Selanjutnya untuk memohon pertolongan kepada Allah di tengah sistem dan zaman yang memperdaya, mendholimi, dan mencurangi rakyat, para jamaah diajak untuk memasuki atmosfer Wirid Ketertindasan: Liannahum dholamuni fakun ya Wadudu Naashiri yang merupakan salah satu wirid Maiyah, dan kemudian semuanya diajak bersama-sama melantunkan Dau’ni Dau’ni yang dipimpin oleh mas Zainul diiringi Kiai Kanjeng.

Tidak seperti pada maiyahan-maiyahan sebelumnya, malam hari ini seluruh vokalis Kiai Kanjeng hadir, Islamiyanto, Zainul Arifin, Imam Fatawi, Donny, Mbak Nia dan Mbak Yuli.

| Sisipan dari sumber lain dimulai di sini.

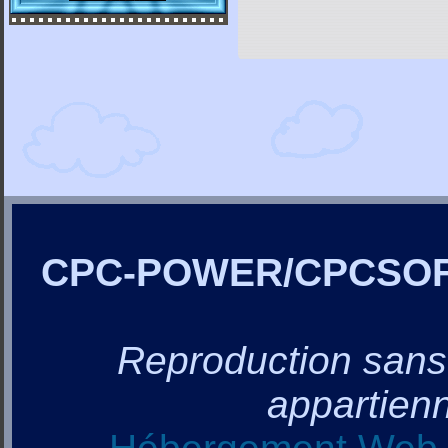
CPC-POWER/CPCSO
Reproduction sans a
appartienn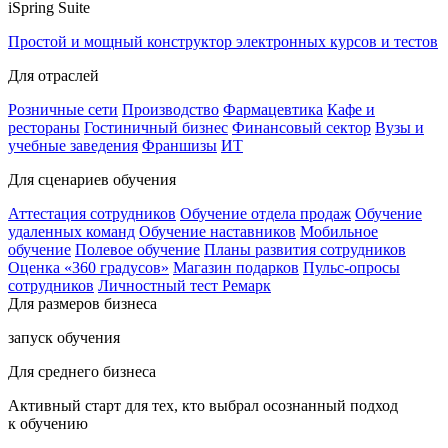
iSpring Suite
Простой и мощный конструктор электронных курсов и тестов
Для отраслей
Розничные сети
Производство
Фармацевтика
Кафе и
рестораны
Гостиничный бизнес
Финансовый сектор
Вузы и
учебные заведения
Франшизы
ИТ
Для сценариев обучения
Аттестация сотрудников
Обучение отдела продаж
Обучение
удаленных команд
Обучение наставников
Мобильное
обучение
Полевое обучение
Планы развития сотрудников
Оценка «360 градусов»
Магазин подарков
Пульс-опросы
сотрудников
Личностный тест Ремарк
Для размеров бизнеса
запуск обучения
Для среднего бизнеса
Активный старт для тех, кто выбрал осознанный подход
к обучению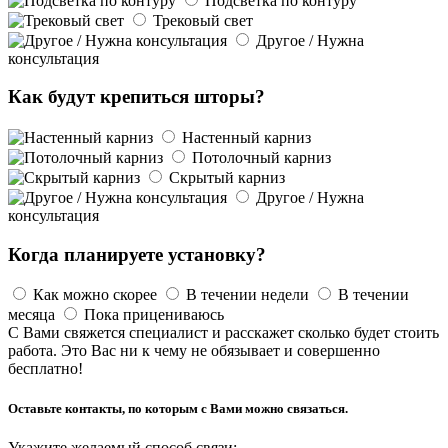
Подсветка по контуру
Трековый свет
Другое / Нужна
консультация
Как будут крепиться шторы?
Настенный карниз
Потолочный карниз
Скрытый карниз
Другое / Нужна
консультация
Когда планируете установку?
Как можно скорее
В течении недели
В течении
месяца
Пока прицениваюсь
С Вами свяжется специалист и расскажет сколько будет стоить
работа. Это Вас ни к чему не обязывает и совершенно
бесплатно!
Оставьте контакты, по которым с Вами можно связаться.
Укажите желаемый способ связи:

Dengan penuh kesyahduan Mbak Yuli memimpin para jamaah melantunkan lagu doa-washilah Ya Robbana Bil Musthofa Ya Dzal Ula Ya Dzal wafa, dan disambung dengan Mbak Nia membawakan doa-memohon ampunan Ilahana Ajzil lana Atho’ana Waghfir lana dzunubana.

“Saya ingin merayakan. Maksudnya, ada orang yang punya sertifikat sarjana, tapi belum tentu bermanfaat. Ada orang yang tidak punya titel tapi bermanfaat, baik sama orang lain. Ada orang hafal Alquran, tapi belum tentu baik secara sosial, ada orang yang tidak hafal Al-Quran tapi baik, kooperatif dan damai sama orang lain. Kalau idealnya semua itu bisa melekat pada satu orang: hafal Al-Quran dan baik secara sosial. Nah kalaulah tidak, kita tetap harus menghormati semua yang baik dari setiap orang. Jangan mudah terpedaya oleh ajakan-ajakan untuk menjelekkan orang lain, menyesatkan orang lain, dan seterusnya.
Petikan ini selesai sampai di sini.